I said what about my eyes?
"Keep them on the road."
I said what about my passion?
"Keep it burning."
I said what about my heart?
"Tell me what you hold inside it."
I said pain and sorrow.
He said, "Stay with it."
Alan Moore and Dave Gibbon's Watchmen, the Citizen Kane of comic books, appears to have been turned into a beautiful film (though I'm a little vague as to whether the director, Zack Snyder, is the "visionary genius" mentioned in the trailer and not an "honest craftsman", since every shot is a computer enhanced re-creation of Gibbon's drawings and Moore's words.)

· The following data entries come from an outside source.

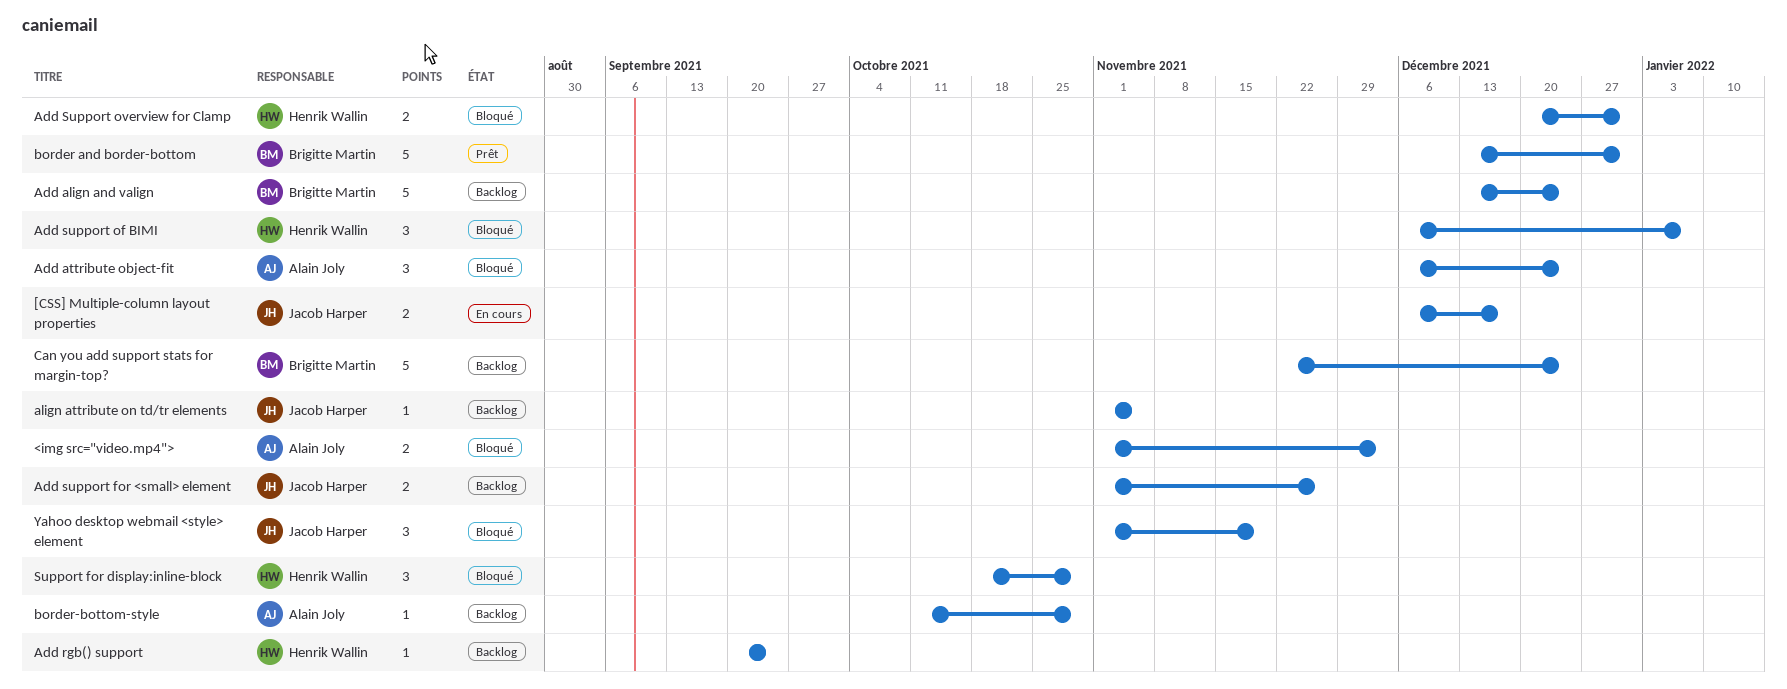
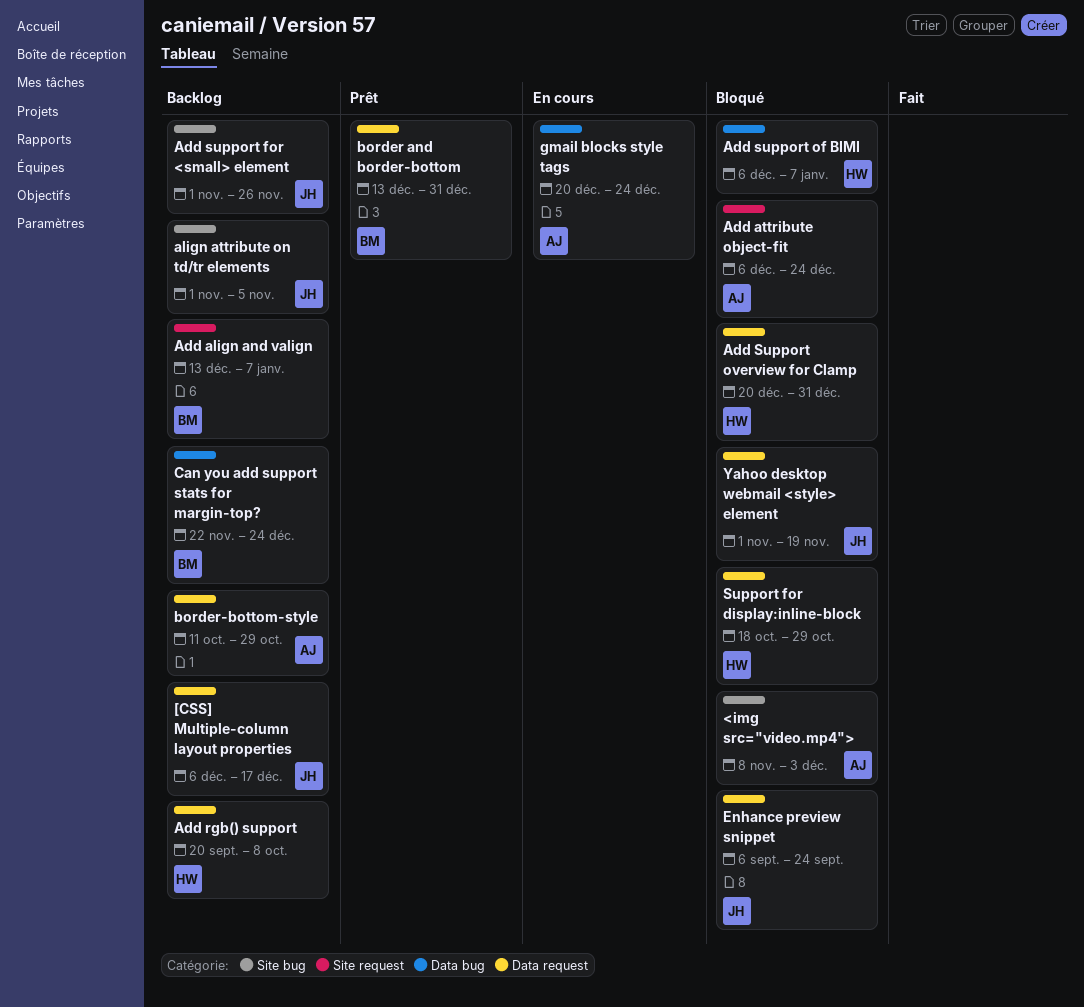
<img src="video.mp4">, start: Nov 1 -> Nov 8
[CSS] Multiple-column layout properties, status: En cours -> Backlog
Add align and valign, due: Dec 24 -> Jan 7
Add rgb() support, due: Sep 24 -> Oct 8
Enhance preview snippet: none -> present
gmail blocks style tags: none -> present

How do you explain to the uninitiated that Moore's Watchmen is sad and funny and horrific and haunting, that it is not for anyone under the age of 18, that it is one of those books that leave you forever changed, disturbed, unsettled? For my desert island library, I would prefer Moore's Promethea, but there's no denying that Watchmen is a masterpiece. It breaks your heart, but it's not an easily quoted book, because so much of the emotional impact of a given scene or dialogue depends on context, its connection with the rest.
I'm excited by the musical choices too-- Smashing Pumpkins' “The Beginning is the End is the Beginning” as good a theme for Rorschach as any, along with songs referenced in the original: "All Along the Watchtower", "Unforgettable", and I assume "Desolation Row".
Like everyone else who loves the book, and honors what Moore was trying to tell us, is worried that the film will simply illustrate the action sequences or spend its time tracking the doomsday plotline, too much Nixon and not enough Kitty Genovese.
In the original, the Watchmen's alternative history is only an interesting backdrop for the characters in the foreground. The heart of the story is in Rorschach's interview in prison and Jon and Laurie's conversation on Mars. That's a danger with almost any effects film, that the skills of the SFX crew can outrun the ability of the director and screenwriter to create a human being, and you wind up with monstrosities like Independence Day. If they keep Moore's script and let Rorschach be Rorschach, Watchmen could be the first superhero film to win and deserve an Oscar for Best Picture, with Jackie Earle Haley winning Best Actor as Rorschach.